Western Europeans flocked to the country we now call the United States of America for several reasons: two of which were to escape persecution (i.e., someone telling them what they should or shouldn’t do and believe), and to exploit the vast natural resources. In order to protect and support themselves they developed civil societies with rules and guidelines of acceptable behavior. (It should be mentioned that there were already indigenous civil societies here existing for the same reason.) Our rules and guidelines became the Constitution of the United States of America.
As the population grew, people who felt persecuted in their new environment, or who simply didn’t like being held to the rules of the current civil society, simply moved over the next hill and created their own rules and guidelines and exploited untapped natural resources. Eventually, however, more seekers of personal and financial freedom showed up and someone had to adapt or find a new hill to cross over.

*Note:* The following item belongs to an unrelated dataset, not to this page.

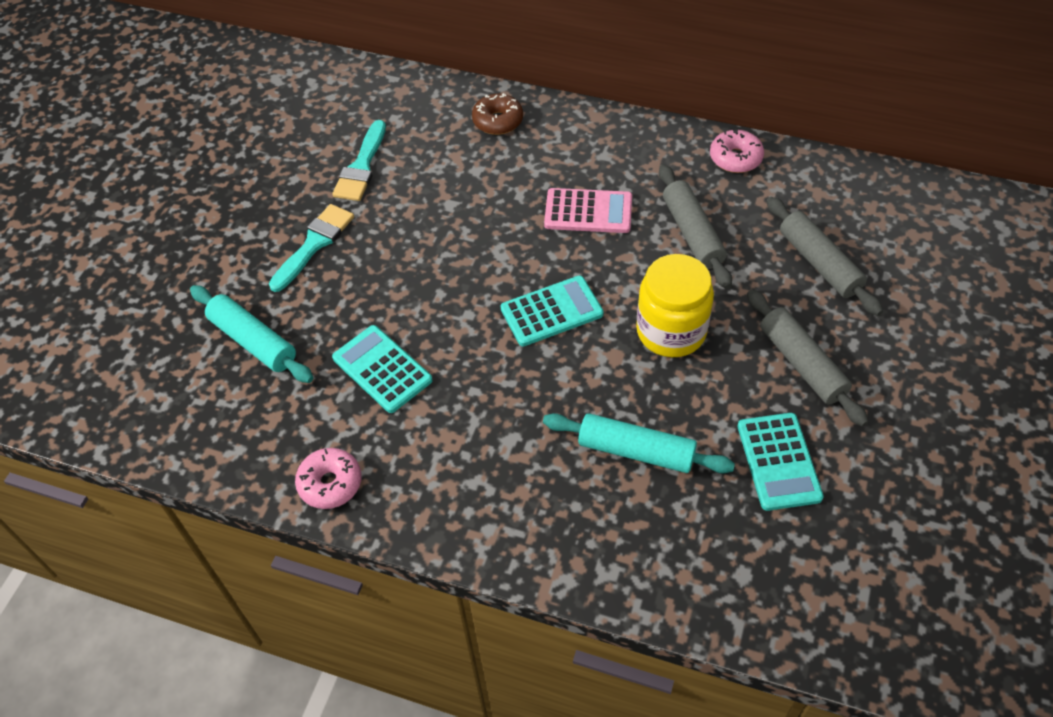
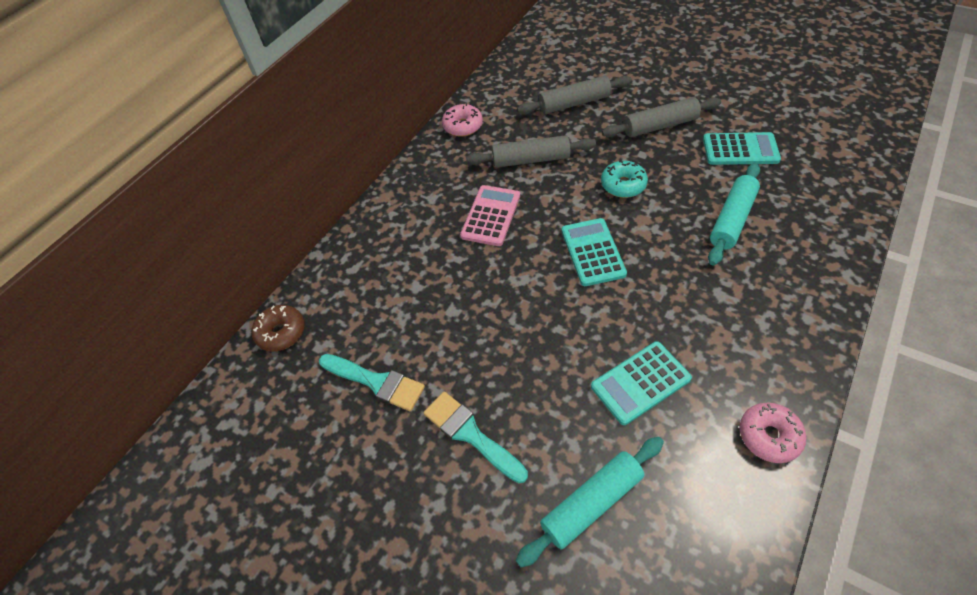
camera: 75 degrees left, 0 degrees up
(498, 121) = (361, 264): brown donut -> brown donut (281, 332)
(671, 331) = (623, 185): yellow jar -> turquoise donut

Well, friends, we’ve run out of hills. Unless you live totally off the grid in some secret canyon in the wilds of Idaho or Alaska, or Manhattan, you eventually must have contact with a civil society that has certain expectations of your behavior for the protection and support of the greater population. The Constitution wasn’t written by hill-crossers — it was written by those who stayed and fought and died to make the country work for the society in which they chose to live.
We Americans have historically romanticized hill-crossers, but now they just seem desperate and sad. We are all on the beach now, and we have to work together to survive as a civil society.